In Progress
Unit 1, Lesson 1
In Progress

Gradual Stiffening

Video transcript & code

RFC822 defines a textual message format that forms the basis for many internet protocols, including email and HTTP. You've seen it if you've ever looked at a raw email message: it consists of a header section where keys are separated from values by a colon. Then there is a double CR/LF, and the message body commences.

Let's say we have some RFC822-format files, and we want to convert the metadata in their headers to JSON format.

filename: confident-ruby.monolith

number: 1

name: confident-ruby-001

role: source



puts "Hello, world"    

We decide to use Ruby, but since this is just a one-off conversion of a few files, we decide to use Ruby straight from the command line.

ruby -n -a -rjson \
     -e 'BEGIN { $/="\r\n"; $;=/:\s*/; headers={} }' \
     -e 'break if $F.size < 2' \
     -e 'headers[$F[0]] = $F[1].chomp' \
     -e 'END { puts JSON.pretty_generate(headers) }' \
     < data.txt

We pass Ruby the -n flag, telling it to loop over the lines of input data, and the -a flag, telling it to automatically split each line into fields in a special array. We also tell it to require the json library.

Then we start writing code. The first line is a BEGIN block, which will be executed just once before the implicit loop starts. In it we set customize some language defaults. We set the input record separator to be a carriage return followed by a linefeed, instead of just a linefeed. We set the input field separator to a colon followed by whitespace. This will split up headers into key and value fields. Then we initialize a variable called headers to be an empty Hash.

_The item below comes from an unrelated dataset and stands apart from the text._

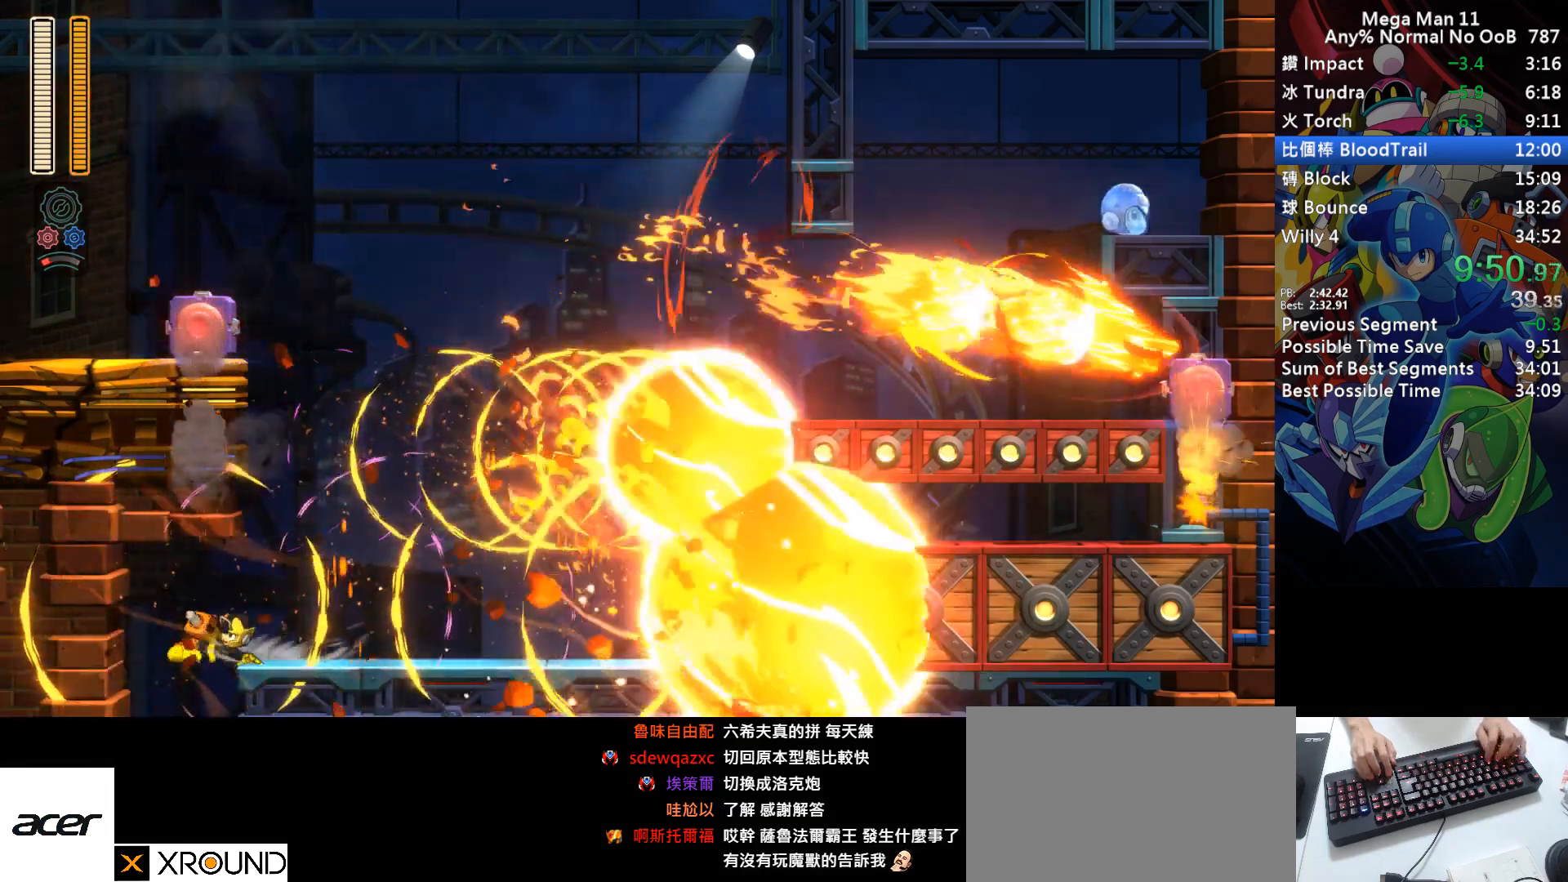
{"keys": ["right"], "events": [[33, "d", "up"], [83, "right", "down"], [133, "left", "up"]]}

Next, we begin writing the body of the implicit loop. This code will be executed once for each line of input. If the size of the special $F array, which contains the automatically split-up fields from the current line, is less than two, it means we have probably run out of headers to process, and so we break out of the loop.

Otherwise, we continue. We take the first field in the fields array, which contains the header name, and make it a key in the headers variable. We take the second field, which contains the header value, and assign it as the value of that key, after first removing the trailing CRLF with #chomp.

Finally, tell Ruby what to do after the loop is finished, with an END block. In the block, we convert the collected headers hash into JSON and pretty-print it to standard out.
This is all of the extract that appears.